Nada é como deveria ser, perdeste o melhor amigo, algumas carnes feitas de teu corpo feneceram diante de teus olhos... Tome um café, ou desmaie de letargia enquanto pensa. No final o que conta é poder perceber o humor das coisas simples, pode-se engavetar o que passou e recomeçar por entre girassóis. Pra outra vez se perder e se achar, e se consumir, e experimentar-se a si mesmo durante a queda em tantos descaminhos quanto forem as estrelas do céu. Isso tudo faz lembrar um teatro em decadência, do tipo com cortinas que teimam em se prender quando puxadas para o entre-ato. A ferrugem contida nas articulações de um mecanismo possui encanto singular, todavia se não demovê-la, acaba fazendo do espetáculo algo monótono.

Cada dor merece um relicário adornado, tu bem o sabes. Entre a fronteira cinza de alucinação e potência, as cores surgem como pássaros por aqui. Como passar pela nau do Caronte e permanecer a si mesmo, e ser gente em labores titânicos. Ademais, toda flor é digna de ser colhida, não fosse a aspereza de alguns espinhos, talvez a seda das pétalas permaneceria oculta. O tempo assim como as estórias são uma forma de falsear o que se sente, velhice é coisa de quem aprendeu a se guiar pela cegueira que vem de fora.

- **CONTEÚDO DA LISTAGEM**
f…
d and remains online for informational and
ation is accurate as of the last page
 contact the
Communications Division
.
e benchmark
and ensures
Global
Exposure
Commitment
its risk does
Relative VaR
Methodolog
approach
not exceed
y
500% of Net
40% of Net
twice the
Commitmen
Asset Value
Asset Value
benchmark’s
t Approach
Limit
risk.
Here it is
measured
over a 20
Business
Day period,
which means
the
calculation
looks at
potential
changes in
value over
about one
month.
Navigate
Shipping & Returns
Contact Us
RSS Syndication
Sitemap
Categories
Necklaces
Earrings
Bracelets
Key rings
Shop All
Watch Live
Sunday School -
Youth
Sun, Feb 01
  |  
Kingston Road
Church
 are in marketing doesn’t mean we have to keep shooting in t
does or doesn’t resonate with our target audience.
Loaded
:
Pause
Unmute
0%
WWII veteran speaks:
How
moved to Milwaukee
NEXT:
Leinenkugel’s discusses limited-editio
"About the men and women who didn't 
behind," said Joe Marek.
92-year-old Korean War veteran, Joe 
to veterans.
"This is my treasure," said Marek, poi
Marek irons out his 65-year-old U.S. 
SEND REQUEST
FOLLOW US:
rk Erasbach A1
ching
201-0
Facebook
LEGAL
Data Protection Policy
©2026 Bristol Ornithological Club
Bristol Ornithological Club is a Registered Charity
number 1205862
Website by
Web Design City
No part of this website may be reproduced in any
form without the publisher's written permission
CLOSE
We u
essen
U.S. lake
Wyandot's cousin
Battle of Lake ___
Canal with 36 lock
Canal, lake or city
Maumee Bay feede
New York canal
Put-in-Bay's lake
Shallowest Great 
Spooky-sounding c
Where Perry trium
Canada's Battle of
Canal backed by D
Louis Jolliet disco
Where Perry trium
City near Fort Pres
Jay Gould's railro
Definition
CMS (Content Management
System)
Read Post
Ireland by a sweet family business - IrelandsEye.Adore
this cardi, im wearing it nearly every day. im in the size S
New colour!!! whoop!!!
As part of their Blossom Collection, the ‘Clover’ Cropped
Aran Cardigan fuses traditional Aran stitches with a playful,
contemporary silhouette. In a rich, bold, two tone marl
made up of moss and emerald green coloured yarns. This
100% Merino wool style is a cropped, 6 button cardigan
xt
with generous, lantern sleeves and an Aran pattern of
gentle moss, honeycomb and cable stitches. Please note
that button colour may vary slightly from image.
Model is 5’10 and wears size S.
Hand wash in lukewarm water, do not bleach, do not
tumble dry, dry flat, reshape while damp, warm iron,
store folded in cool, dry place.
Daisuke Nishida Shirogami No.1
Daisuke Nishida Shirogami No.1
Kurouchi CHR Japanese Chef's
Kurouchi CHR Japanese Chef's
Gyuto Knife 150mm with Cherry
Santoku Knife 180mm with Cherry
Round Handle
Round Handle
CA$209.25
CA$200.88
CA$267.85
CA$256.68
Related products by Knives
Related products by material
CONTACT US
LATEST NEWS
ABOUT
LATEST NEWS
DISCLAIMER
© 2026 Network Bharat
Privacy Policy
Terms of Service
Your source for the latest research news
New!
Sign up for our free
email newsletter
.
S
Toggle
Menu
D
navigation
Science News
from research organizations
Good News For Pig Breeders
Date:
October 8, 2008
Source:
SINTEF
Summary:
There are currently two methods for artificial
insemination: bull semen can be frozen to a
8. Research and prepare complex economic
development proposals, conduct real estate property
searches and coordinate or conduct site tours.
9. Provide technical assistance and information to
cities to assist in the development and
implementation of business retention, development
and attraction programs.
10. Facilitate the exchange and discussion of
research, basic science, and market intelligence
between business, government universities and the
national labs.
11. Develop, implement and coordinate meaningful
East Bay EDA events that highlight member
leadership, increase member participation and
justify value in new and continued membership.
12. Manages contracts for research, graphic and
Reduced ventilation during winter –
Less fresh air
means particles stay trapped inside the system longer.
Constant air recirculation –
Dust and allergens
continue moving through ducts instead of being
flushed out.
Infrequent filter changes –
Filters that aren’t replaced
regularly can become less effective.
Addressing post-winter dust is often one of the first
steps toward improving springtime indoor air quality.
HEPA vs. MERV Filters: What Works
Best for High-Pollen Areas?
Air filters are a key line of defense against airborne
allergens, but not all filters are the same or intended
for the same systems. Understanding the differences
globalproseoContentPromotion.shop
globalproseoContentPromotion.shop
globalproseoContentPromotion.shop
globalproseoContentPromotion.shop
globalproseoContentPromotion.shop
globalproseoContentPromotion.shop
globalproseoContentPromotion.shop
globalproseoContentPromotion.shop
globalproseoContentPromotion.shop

- **ITEM DE TAREFA 1**
Indique se cada afirmação concorda com o texto de estudo, respondendo sim ou não e citando as palavras decisivas do texto: (a) Cada dor merece um relicário adornado. (b) As cores surgem como peixes. (c) A ferrugem nas articulações de um mecanismo possui encanto singular.
- **ITEM DE TAREFA 2**
Na listagem, renomeie "Asset Value" para "Fund Value" nas linhas que vão do início até a linha com "made up of moss", inclusive. Apresente somente essas linhas, sem nenhuma outra alteração.
O texto de estudo e a listagem não têm relação entre si.

- **RESPOSTA ESPERADA 1**
(a) Sim: "Cada dor merece um relicário adornado".
(b) Não: "as cores surgem como pássaros por aqui".
(c) Sim: "A ferrugem contida nas articulações de um mecanismo possui encanto singular".

- **RESPOSTA ESPERADA 2**
f…
d and remains online for informational and
ation is accurate as of the last page
 contact the
Communications Division
.
e benchmark
and ensures
Global
Exposure
Commitment
its risk does
Relative VaR
Methodolog
approach
not exceed
y
500% of Net
40% of Net
twice the
Commitmen
Fund Value
Fund Value
benchmark’s
t Approach
Limit
risk.
Here it is
measured
over a 20
Business
Day period,
which means
the
calculation
looks at
potential
changes in
value over
about one
month.
Navigate
Shipping & Returns
Contact Us
RSS Syndication
Sitemap
Categories
Necklaces
Earrings
Bracelets
Key rings
Shop All
Watch Live
Sunday School -
Youth
Sun, Feb 01
  |  
Kingston Road
Church
 are in marketing doesn’t mean we have to keep shooting in t
does or doesn’t resonate with our target audience.
Loaded
:
Pause
Unmute
0%
WWII veteran speaks:
How
moved to Milwaukee
NEXT:
Leinenkugel’s discusses limited-editio
"About the men and women who didn't 
behind," said Joe Marek.
92-year-old Korean War veteran, Joe 
to veterans.
"This is my treasure," said Marek, poi
Marek irons out his 65-year-old U.S. 
SEND REQUEST
FOLLOW US:
rk Erasbach A1
ching
201-0
Facebook
LEGAL
Data Protection Policy
©2026 Bristol Ornithological Club
Bristol Ornithological Club is a Registered Charity
number 1205862
Website by
Web Design City
No part of this website may be reproduced in any
form without the publisher's written permission
CLOSE
We u
essen
U.S. lake
Wyandot's cousin
Battle of Lake ___
Canal with 36 lock
Canal, lake or city
Maumee Bay feede
New York canal
Put-in-Bay's lake
Shallowest Great 
Spooky-sounding c
Where Perry trium
Canada's Battle of
Canal backed by D
Louis Jolliet disco
Where Perry trium
City near Fort Pres
Jay Gould's railro
Definition
CMS (Content Management
System)
Read Post
Ireland by a sweet family business - IrelandsEye.Adore
this cardi, im wearing it nearly every day. im in the size S
New colour!!! whoop!!!
As part of their Blossom Collection, the ‘Clover’ Cropped
Aran Cardigan fuses traditional Aran stitches with a playful,
contemporary silhouette. In a rich, bold, two tone marl
made up of moss and emerald green coloured yarns. This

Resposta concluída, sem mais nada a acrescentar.